On her first visit to Northern Ireland in 1995 she made the acquaintance of Joyce McCartan, an extraordinary Protestant woman married to a Catholic whose own son had been killed in the troubles.
As McCartan’s biography noted, she lost 17 members of her wider family, including in May 1987, her youngest son, Gary, who at age 17 was murdered in the family home by Loyalist paramilitaries. McCartan herself heard the shots.
This deep personal tragedy did not deflect her from her numerous community activities, which were recognized by honors such as being named Irish Pensioner of the Year in 1991, the award of the MBE in 1992, and an honorary doctorate from Queen's University in Belfast in 1995.
Unlike others, Joyce decided to embark on a path of reconciliation, not revenge. Her drop-in center, the Lamplighter, became a guiding light for families weary or fearful of The Troubles who wanted to talk and mingle.
In November of 1995, McCartan’s efforts were in the spotlight. President Bill Clinton made an historic trip to the North that year – the first sitting president of the U.S. ever to do so. First Lady Hillary Rodham Clinton accompanied him.
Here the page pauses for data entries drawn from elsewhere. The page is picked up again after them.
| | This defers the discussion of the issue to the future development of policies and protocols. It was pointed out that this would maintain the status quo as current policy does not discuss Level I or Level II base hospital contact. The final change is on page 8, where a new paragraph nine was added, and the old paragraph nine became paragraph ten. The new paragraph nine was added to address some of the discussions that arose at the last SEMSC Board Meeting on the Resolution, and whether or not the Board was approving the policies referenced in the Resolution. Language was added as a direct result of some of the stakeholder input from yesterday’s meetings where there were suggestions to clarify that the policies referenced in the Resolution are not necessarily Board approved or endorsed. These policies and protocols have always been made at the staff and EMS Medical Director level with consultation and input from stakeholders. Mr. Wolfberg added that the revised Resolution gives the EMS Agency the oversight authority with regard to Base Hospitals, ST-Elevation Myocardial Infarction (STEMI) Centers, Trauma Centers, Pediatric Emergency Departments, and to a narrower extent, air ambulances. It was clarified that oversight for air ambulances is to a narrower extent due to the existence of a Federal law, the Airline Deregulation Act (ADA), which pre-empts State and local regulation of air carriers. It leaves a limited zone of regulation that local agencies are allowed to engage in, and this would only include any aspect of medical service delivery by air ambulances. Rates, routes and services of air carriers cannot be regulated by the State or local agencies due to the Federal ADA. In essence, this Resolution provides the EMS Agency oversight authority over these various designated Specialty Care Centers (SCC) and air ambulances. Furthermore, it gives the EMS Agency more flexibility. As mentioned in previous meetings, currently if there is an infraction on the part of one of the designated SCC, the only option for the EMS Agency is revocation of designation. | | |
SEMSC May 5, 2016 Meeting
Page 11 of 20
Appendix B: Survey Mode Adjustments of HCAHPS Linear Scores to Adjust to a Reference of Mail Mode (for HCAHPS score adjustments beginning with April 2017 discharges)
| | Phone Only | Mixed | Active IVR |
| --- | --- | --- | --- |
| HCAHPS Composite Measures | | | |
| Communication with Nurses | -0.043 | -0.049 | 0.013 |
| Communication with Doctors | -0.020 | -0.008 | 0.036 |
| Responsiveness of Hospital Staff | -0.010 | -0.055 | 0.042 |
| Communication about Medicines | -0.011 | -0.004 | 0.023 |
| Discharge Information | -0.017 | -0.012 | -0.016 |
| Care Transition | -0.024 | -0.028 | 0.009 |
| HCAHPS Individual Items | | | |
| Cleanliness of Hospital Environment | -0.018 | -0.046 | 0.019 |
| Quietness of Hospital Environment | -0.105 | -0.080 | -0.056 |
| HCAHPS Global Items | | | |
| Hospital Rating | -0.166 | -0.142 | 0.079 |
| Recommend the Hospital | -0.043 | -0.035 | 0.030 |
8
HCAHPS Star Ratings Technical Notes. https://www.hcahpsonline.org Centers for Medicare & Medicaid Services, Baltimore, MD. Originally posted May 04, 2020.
She was followed of course by a large international press team and became the most widely-publicized, and perhaps highest ranking person, to drop in at the Lamplighter for tea, over which she chatted with a group of women of varying backgrounds.
After their chat with tea, as Clinton later described, McCartan "gave me an old battered aluminum teapot – which kept the tea very warm, which is what I first noticed about it – that I took with me to the White House where I used it every single day in the second floor private kitchen."
The teapot image was often subsequently used by Clinton. She established the Vital Voices initiative in the North, which brought together mostly, but not exclusively, women at community level and provided a powerful forum for groups with little or no voice.
It cannot be emphasized enough just how few women were in any positions of power in the North, and Clinton went about changing that from the grassroots up.
As she stated in 1999, Vital Voices was “certainly part of a larger effort that I have been privileged to view firsthand, since my husband and I first came in 1995. And that is the way that the people here have pulled together to make peace real in our lives and in our time.
“That work is so important. I have said, and my husband has repeated in many places, how we look to what you are doing here in Northern Ireland to continue to push forward the peace process, to make real the promise of the accord, and also to send a message, not only to your friends in the United States, but to people throughout the world about what is being done here in Northern Ireland, serving as an example for what can be done elsewhere as well.”
Between them Hillary and Bill Clinton made a profound impact in Northern Ireland. It is time Hillary Rodham Clinton’s role was recognized, and she is richly deserving of the Hall of Fame inclusion.